>>>>>

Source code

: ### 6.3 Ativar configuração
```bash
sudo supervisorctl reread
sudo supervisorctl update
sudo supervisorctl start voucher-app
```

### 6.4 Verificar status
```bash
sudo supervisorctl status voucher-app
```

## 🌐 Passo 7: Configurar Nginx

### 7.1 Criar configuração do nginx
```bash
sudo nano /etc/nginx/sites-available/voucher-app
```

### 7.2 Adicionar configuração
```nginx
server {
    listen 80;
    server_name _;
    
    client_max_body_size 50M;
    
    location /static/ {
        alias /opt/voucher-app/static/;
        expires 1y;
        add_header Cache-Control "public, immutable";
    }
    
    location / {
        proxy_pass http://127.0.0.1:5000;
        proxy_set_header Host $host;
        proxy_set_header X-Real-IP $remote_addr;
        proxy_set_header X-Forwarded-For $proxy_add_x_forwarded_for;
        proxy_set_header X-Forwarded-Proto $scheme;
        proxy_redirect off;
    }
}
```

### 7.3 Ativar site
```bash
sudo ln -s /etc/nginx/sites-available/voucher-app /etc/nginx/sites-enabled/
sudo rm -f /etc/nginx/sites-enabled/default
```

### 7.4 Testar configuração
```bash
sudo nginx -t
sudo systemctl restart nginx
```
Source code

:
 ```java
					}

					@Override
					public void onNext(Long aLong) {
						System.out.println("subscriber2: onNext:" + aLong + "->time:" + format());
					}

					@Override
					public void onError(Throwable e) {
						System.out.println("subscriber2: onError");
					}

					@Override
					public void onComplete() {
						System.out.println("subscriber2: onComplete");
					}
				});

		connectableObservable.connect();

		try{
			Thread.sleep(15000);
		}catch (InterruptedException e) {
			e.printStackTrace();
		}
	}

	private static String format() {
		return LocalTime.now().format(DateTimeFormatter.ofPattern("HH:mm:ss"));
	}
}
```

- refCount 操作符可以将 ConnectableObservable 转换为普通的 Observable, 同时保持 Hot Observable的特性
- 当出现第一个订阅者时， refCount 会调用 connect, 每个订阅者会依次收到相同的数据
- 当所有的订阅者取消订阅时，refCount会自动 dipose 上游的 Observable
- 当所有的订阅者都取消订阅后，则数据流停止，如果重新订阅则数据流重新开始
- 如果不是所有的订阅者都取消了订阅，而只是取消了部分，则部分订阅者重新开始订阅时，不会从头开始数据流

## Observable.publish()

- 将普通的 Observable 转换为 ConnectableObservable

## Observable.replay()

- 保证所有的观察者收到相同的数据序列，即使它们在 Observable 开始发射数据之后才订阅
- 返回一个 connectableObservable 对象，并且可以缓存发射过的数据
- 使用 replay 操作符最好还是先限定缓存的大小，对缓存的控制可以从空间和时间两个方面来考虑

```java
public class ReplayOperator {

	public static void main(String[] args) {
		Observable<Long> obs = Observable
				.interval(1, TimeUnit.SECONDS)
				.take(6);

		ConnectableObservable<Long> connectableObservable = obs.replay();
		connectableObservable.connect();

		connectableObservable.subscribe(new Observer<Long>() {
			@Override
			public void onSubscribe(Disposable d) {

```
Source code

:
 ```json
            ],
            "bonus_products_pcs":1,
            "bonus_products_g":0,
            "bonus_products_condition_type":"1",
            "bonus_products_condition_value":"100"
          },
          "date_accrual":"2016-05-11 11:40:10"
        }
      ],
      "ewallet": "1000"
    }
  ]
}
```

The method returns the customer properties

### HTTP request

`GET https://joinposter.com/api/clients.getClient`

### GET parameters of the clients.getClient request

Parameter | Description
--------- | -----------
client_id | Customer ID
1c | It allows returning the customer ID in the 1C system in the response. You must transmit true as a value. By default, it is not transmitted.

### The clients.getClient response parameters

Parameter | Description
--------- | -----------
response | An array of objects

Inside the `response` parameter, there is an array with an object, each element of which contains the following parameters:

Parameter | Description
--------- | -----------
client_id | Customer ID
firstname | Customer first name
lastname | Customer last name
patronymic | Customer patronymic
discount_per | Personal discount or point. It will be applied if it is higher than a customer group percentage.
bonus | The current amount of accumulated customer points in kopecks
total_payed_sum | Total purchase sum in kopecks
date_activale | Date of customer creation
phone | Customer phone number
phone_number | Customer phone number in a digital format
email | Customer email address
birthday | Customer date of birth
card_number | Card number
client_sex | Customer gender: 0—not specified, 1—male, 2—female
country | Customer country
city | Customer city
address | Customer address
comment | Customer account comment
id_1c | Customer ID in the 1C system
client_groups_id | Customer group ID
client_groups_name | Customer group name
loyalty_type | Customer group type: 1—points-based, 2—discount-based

<<<<<

WHAT TO WORK ON: Output the full listing again with nothing altered.

THE COMPLETED TASK:
Source code

: ### 6.3 Ativar configuração
```bash
sudo supervisorctl reread
sudo supervisorctl update
sudo supervisorctl start voucher-app
```

### 6.4 Verificar status
```bash
sudo supervisorctl status voucher-app
```

## 🌐 Passo 7: Configurar Nginx

### 7.1 Criar configuração do nginx
```bash
sudo nano /etc/nginx/sites-available/voucher-app
```

### 7.2 Adicionar configuração
```nginx
server {
    listen 80;
    server_name _;
    
    client_max_body_size 50M;
    
    location /static/ {
        alias /opt/voucher-app/static/;
        expires 1y;
        add_header Cache-Control "public, immutable";
    }
    
    location / {
        proxy_pass http://127.0.0.1:5000;
        proxy_set_header Host $host;
        proxy_set_header X-Real-IP $remote_addr;
        proxy_set_header X-Forwarded-For $proxy_add_x_forwarded_for;
        proxy_set_header X-Forwarded-Proto $scheme;
        proxy_redirect off;
    }
}
```

### 7.3 Ativar site
```bash
sudo ln -s /etc/nginx/sites-available/voucher-app /etc/nginx/sites-enabled/
sudo rm -f /etc/nginx/sites-enabled/default
```

### 7.4 Testar configuração
```bash
sudo nginx -t
sudo systemctl restart nginx
```
Source code

:
 ```java
					}

					@Override
					public void onNext(Long aLong) {
						System.out.println("subscriber2: onNext:" + aLong + "->time:" + format());
					}

					@Override
					public void onError(Throwable e) {
						System.out.println("subscriber2: onError");
					}

					@Override
					public void onComplete() {
						System.out.println("subscriber2: onComplete");
					}
				});

		connectableObservable.connect();

		try{
			Thread.sleep(15000);
		}catch (InterruptedException e) {
			e.printStackTrace();
		}
	}

	private static String format() {
		return LocalTime.now().format(DateTimeFormatter.ofPattern("HH:mm:ss"));
	}
}
```

- refCount 操作符可以将 ConnectableObservable 转换为普通的 Observable, 同时保持 Hot Observable的特性
- 当出现第一个订阅者时， refCount 会调用 connect, 每个订阅者会依次收到相同的数据
- 当所有的订阅者取消订阅时，refCount会自动 dipose 上游的 Observable
- 当所有的订阅者都取消订阅后，则数据流停止，如果重新订阅则数据流重新开始
- 如果不是所有的订阅者都取消了订阅，而只是取消了部分，则部分订阅者重新开始订阅时，不会从头开始数据流

## Observable.publish()

- 将普通的 Observable 转换为 ConnectableObservable

## Observable.replay()

- 保证所有的观察者收到相同的数据序列，即使它们在 Observable 开始发射数据之后才订阅
- 返回一个 connectableObservable 对象，并且可以缓存发射过的数据
- 使用 replay 操作符最好还是先限定缓存的大小，对缓存的控制可以从空间和时间两个方面来考虑

```java
public class ReplayOperator {

	public static void main(String[] args) {
		Observable<Long> obs = Observable
				.interval(1, TimeUnit.SECONDS)
				.take(6);

		ConnectableObservable<Long> connectableObservable = obs.replay();
		connectableObservable.connect();

		connectableObservable.subscribe(new Observer<Long>() {
			@Override
			public void onSubscribe(Disposable d) {

```
Source code

:
 ```json
            ],
            "bonus_products_pcs":1,
            "bonus_products_g":0,
            "bonus_products_condition_type":"1",
            "bonus_products_condition_value":"100"
          },
          "date_accrual":"2016-05-11 11:40:10"
        }
      ],
      "ewallet": "1000"
    }
  ]
}
```

The method returns the customer properties

### HTTP request

`GET https://joinposter.com/api/clients.getClient`

### GET parameters of the clients.getClient request

Parameter | Description
--------- | -----------
client_id | Customer ID
1c | It allows returning the customer ID in the 1C system in the response. You must transmit true as a value. By default, it is not transmitted.

### The clients.getClient response parameters

Parameter | Description
--------- | -----------
response | An array of objects

Inside the `response` parameter, there is an array with an object, each element of which contains the following parameters:

Parameter | Description
--------- | -----------
client_id | Customer ID
firstname | Customer first name
lastname | Customer last name
patronymic | Customer patronymic
discount_per | Personal discount or point. It will be applied if it is higher than a customer group percentage.
bonus | The current amount of accumulated customer points in kopecks
total_payed_sum | Total purchase sum in kopecks
date_activale | Date of customer creation
phone | Customer phone number
phone_number | Customer phone number in a digital format
email | Customer email address
birthday | Customer date of birth
card_number | Card number
client_sex | Customer gender: 0—not specified, 1—male, 2—female
country | Customer country
city | Customer city
address | Customer address
comment | Customer account comment
id_1c | Customer ID in the 1C system
client_groups_id | Customer group ID
client_groups_name | Customer group name
loyalty_type | Customer group type: 1—points-based, 2—discount-based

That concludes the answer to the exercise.